Thought there was something blocked. Try writing,
he said. I have, I told him. Had to put a bung
in my pen. Stuff kept dribbling out. Can’t you check
my cortisol? I need a pacemaker for my days.
Try walking, he suggested. Try pacing up and down
a treadmill. I have, but I clocked out – the gate
clicked shut behind me. I’ve lost the key.
He offered me bread and wine and pilgrim’s sandals
and a map of the longest river. I told him I was tired.
His pharmacopoeia was nearly empty. Kissing?
Whom?

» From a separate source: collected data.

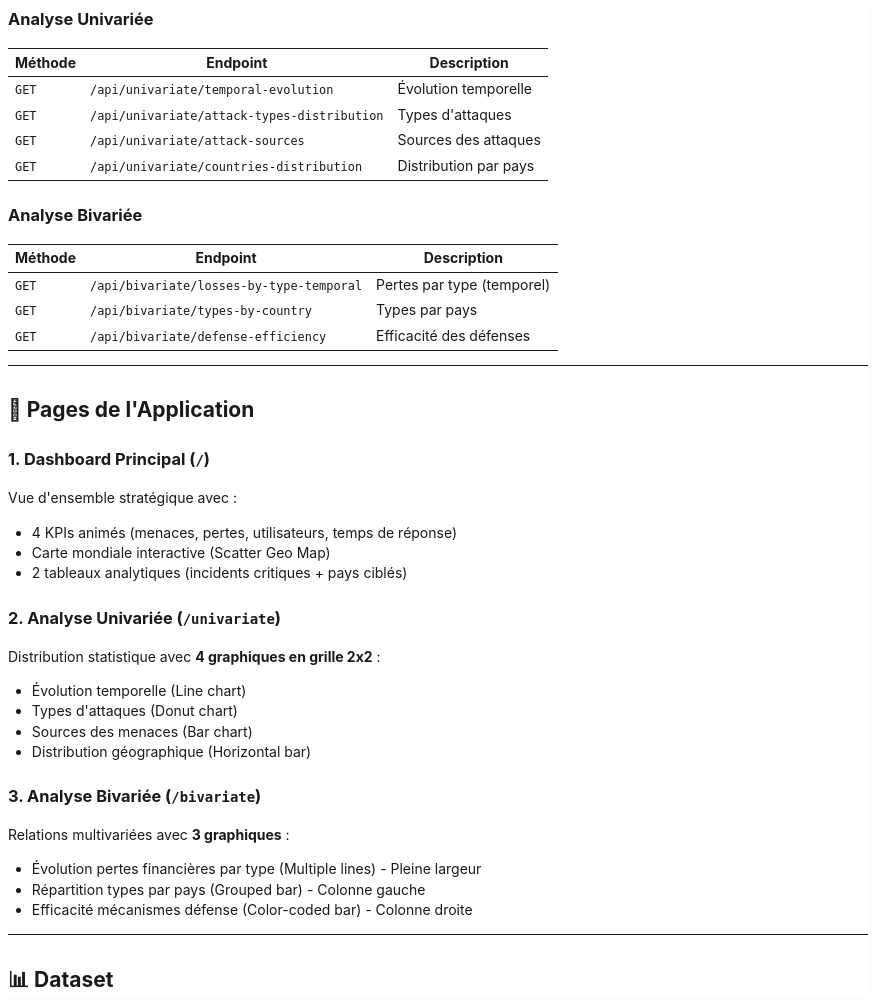 ### Analyse Univariée

| Méthode | Endpoint                                    | Description           |
| ------- | ------------------------------------------- | --------------------- |
| `GET`   | `/api/univariate/temporal-evolution`        | Évolution temporelle  |
| `GET`   | `/api/univariate/attack-types-distribution` | Types d'attaques      |
| `GET`   | `/api/univariate/attack-sources`            | Sources des attaques  |
| `GET`   | `/api/univariate/countries-distribution`    | Distribution par pays |

### Analyse Bivariée

| Méthode | Endpoint                                 | Description                |
| ------- | ---------------------------------------- | -------------------------- |
| `GET`   | `/api/bivariate/losses-by-type-temporal` | Pertes par type (temporel) |
| `GET`   | `/api/bivariate/types-by-country`        | Types par pays             |
| `GET`   | `/api/bivariate/defense-efficiency`      | Efficacité des défenses    |

---

## 📄 Pages de l'Application

### 1. Dashboard Principal (`/`)

Vue d'ensemble stratégique avec :

- 4 KPIs animés (menaces, pertes, utilisateurs, temps de réponse)
- Carte mondiale interactive (Scatter Geo Map)
- 2 tableaux analytiques (incidents critiques + pays ciblés)

### 2. Analyse Univariée (`/univariate`)

Distribution statistique avec **4 graphiques en grille 2x2** :

- Évolution temporelle (Line chart)
- Types d'attaques (Donut chart)
- Sources des menaces (Bar chart)
- Distribution géographique (Horizontal bar)

### 3. Analyse Bivariée (`/bivariate`)

Relations multivariées avec **3 graphiques** :

- Évolution pertes financières par type (Multiple lines) - Pleine largeur
- Répartition types par pays (Grouped bar) - Colonne gauche
- Efficacité mécanismes défense (Color-coded bar) - Colonne droite

---

## 📊 Dataset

I inquired. Start with a rose, lips to the petals.
Get sensuous with nasturtium. Run your hands
over the smooth bark of a beech tree in the gloaming:
perhaps you’ll meet another pair of hands – perhaps
your kindred spirit will be exploring from the other side.
I stopped off in a churchyard and washed the feet
of an old soak with cracked hands huddled on a bench
and forgot about the roses and the beech. When I got home
someone was sitting on my doorstep with a bowl
of warm water and a towel, a bottle of olive oil, as if
expecting me. I slipped round the back before they saw me,
and found a prescription pinned on the back door:
Let him be loved. Let him raise his voice on the street corner.